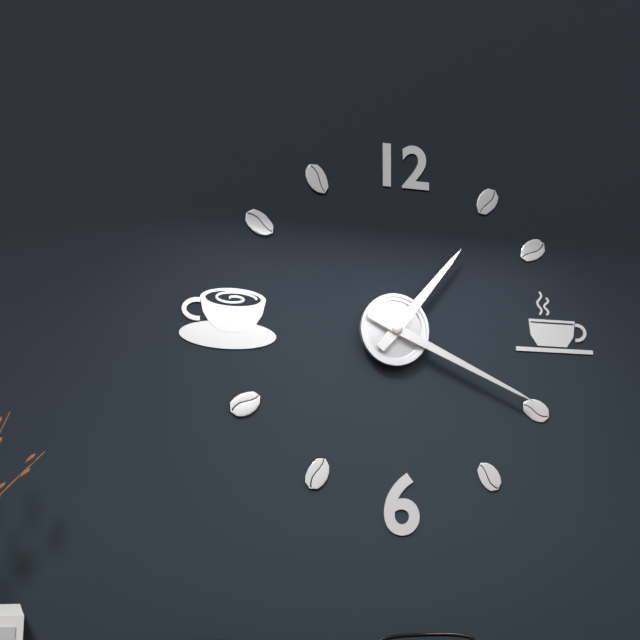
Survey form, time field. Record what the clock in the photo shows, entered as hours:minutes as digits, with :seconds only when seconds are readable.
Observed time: 1:19
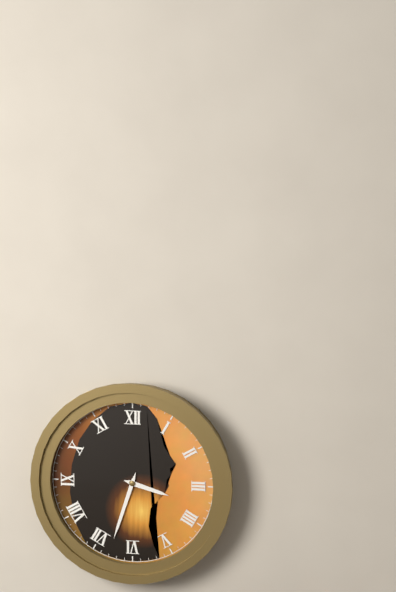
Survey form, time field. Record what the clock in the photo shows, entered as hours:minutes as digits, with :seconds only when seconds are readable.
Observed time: 3:33
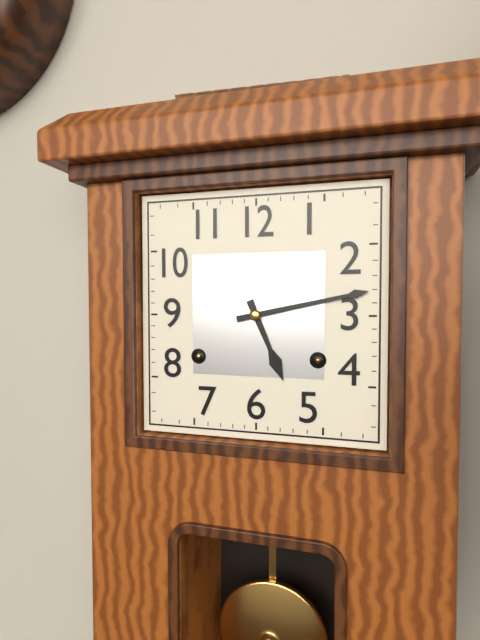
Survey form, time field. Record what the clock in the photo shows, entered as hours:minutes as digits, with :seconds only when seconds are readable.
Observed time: 5:13
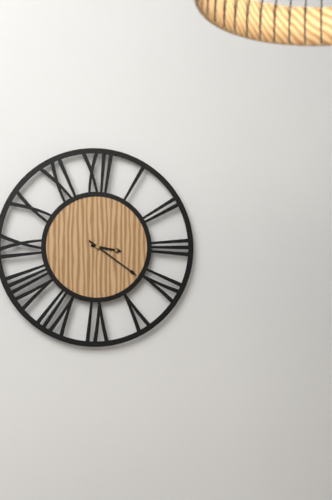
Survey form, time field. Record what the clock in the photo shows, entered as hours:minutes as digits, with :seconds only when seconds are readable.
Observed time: 3:21
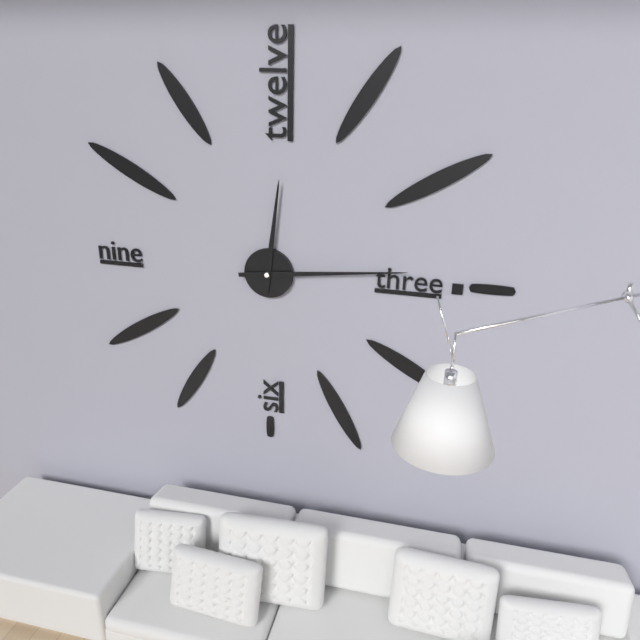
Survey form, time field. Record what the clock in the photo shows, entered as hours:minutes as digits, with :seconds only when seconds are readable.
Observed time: 12:14
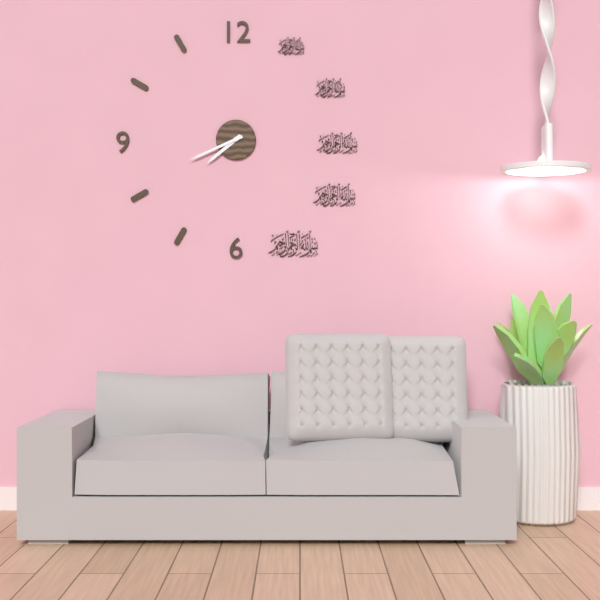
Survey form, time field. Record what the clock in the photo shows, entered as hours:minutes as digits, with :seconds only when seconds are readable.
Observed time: 7:41
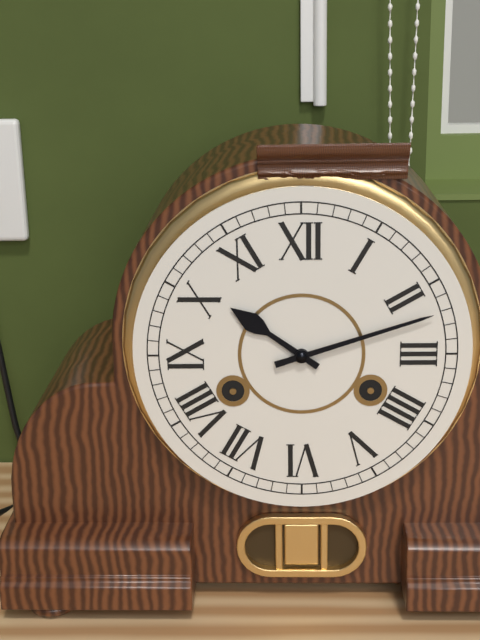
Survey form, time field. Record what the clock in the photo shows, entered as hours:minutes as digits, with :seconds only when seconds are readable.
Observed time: 10:12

--- --- ---

Set exercise => Reproduce all seven items above character for character, leaving out the pictures.

Answer to the exercise =>
Survey form, time field. Record what the clock in the photo shows, entered as hours:minutes as digits, with :seconds only when seconds are readable.
Observed time: 1:19
Survey form, time field. Record what the clock in the photo shows, entered as hours:minutes as digits, with :seconds only when seconds are readable.
Observed time: 3:33
Survey form, time field. Record what the clock in the photo shows, entered as hours:minutes as digits, with :seconds only when seconds are readable.
Observed time: 5:13
Survey form, time field. Record what the clock in the photo shows, entered as hours:minutes as digits, with :seconds only when seconds are readable.
Observed time: 3:21
Survey form, time field. Record what the clock in the photo shows, entered as hours:minutes as digits, with :seconds only when seconds are readable.
Observed time: 12:14
Survey form, time field. Record what the clock in the photo shows, entered as hours:minutes as digits, with :seconds only when seconds are readable.
Observed time: 7:41
Survey form, time field. Record what the clock in the photo shows, entered as hours:minutes as digits, with :seconds only when seconds are readable.
Observed time: 10:12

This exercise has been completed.